Has the SNP's Clown Car Run Out of Road?
Holyrood was supposed to symbolise a new future for Scotland. With Humza Yousaf's resignation it has instead become a warning of what happens when an independence movement is utterly corrupted.
There has been a heartwarming outbreak of performative empathy for poor Humza Yousaf, who has resigned as Scotland’s First Minister. Inshallah.
Here’s Pete Wishart, an SNP MP who’s almost as poisonous as Yousaf himself, wearing his heart on his twitter sleeve. Bless.
Such convincing sincerity.
Wishart, who was no-one’s idea of dignified during the Independence Referendum, as he spat acid at opponents, said much the same about Nicola Sturgeon when she resigned and Peter Murrell, the party’s CEO, before he was arrested. On corruption charges.
If that was not uplifting enough there was this touching tribute from no one’s idea of an empathetic individual, John Nicolson MP. According to the Waddling Walrus of Perthshire, the First Minister is a fine public servant in the “country’s best traditions”.
I suppose Scotland does have a long tradition of casual misogyny, like that of Yousaf’s, but …is it really a fine one?
There’s probably no point in asking Nicolson. He is to misogyny what those giant muck-spreading machines used by farmers in his constituency are to manure. Too familiar with the material to judge objectively.

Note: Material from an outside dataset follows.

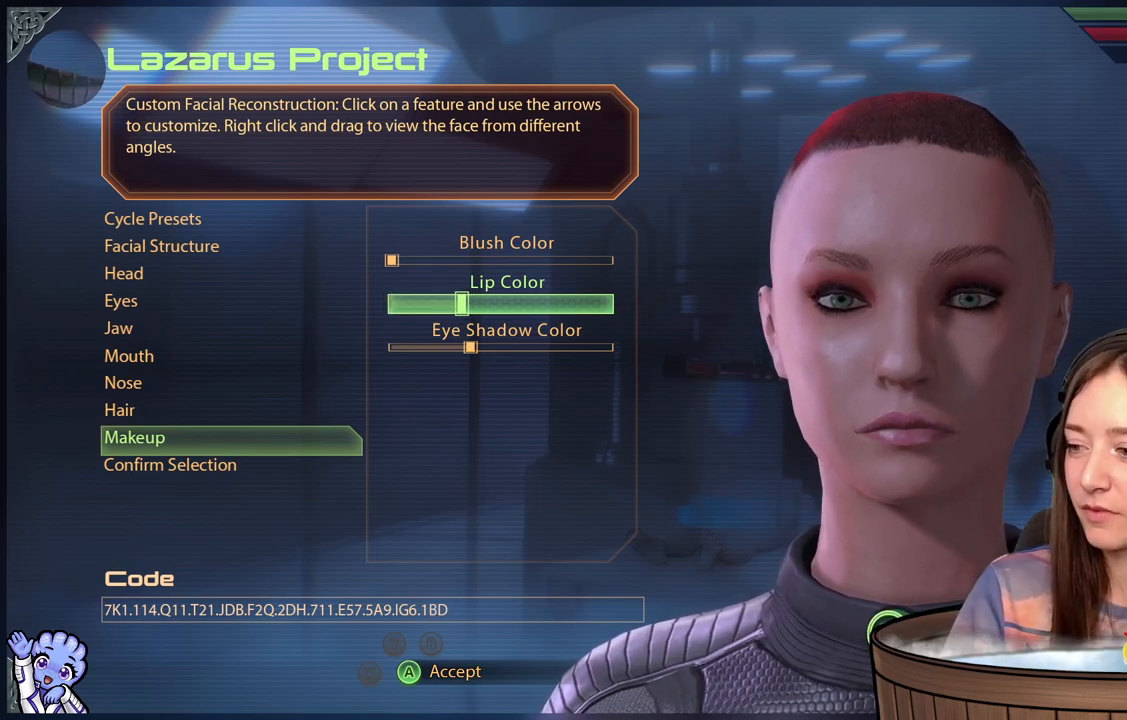
{"buttons": [], "left_stick": "center", "right_stick": "center", "events": []}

It wasn’t just party colleagues that fawned over Yousaf though. The radio journalist Iain Dale described him as “a fundamentally decent person”.
Yes, if fundamentally decent means not bothering to mention on Holocaust Memorial Day…..the Jews.
Pardon me if I don’t join in this orgy of sympathy with Yousaf, who has courageously resigned from a job for which no sensible person thought he was ever qualified.
The reason I refuse to send a sympathy card isn’t that for the rest of his life this living experiment in mental vacancy will be paid over 50% of his salary by way of a pension; meaning he gets at least £50K a year. Maybe he’ll send it to Gaza.
Nor is it his notorious white, white, white speech that criticised the fact almost everyone in senior positions in a country that’s 96.5% white…..was white. Quelle surprise.
It isn’t even his claim just a month ago that critics of his new hate legislation were all far right. No, my skin-creeping loathing of Yousaf comes from the way that for years he has perfectly embodied the empty-headed culture of the Scottish government that above all else prizes press-releases and policy window-display. Over actually doing things.
It’s my contention, and feel free to disagree since it’s still a free country despite Yousaf’s best efforts, that the First Minister wallowed in identitarian politics because he was singularly uninterested in and probably incapable of the painstaking, often dull, but essential job of making a practical difference to the lives of the people who paid his salary.
Identity-based politics allowed Humza and the rest of the SNP leadership to sound off, wave shrouds and endlessly bleat about minorities. God forbid we judged his performance on outcomes for the majority whom, he appears to have failed to notice, are not living it large in Scotland….or expecting £50K a year in a pension for failing upwards.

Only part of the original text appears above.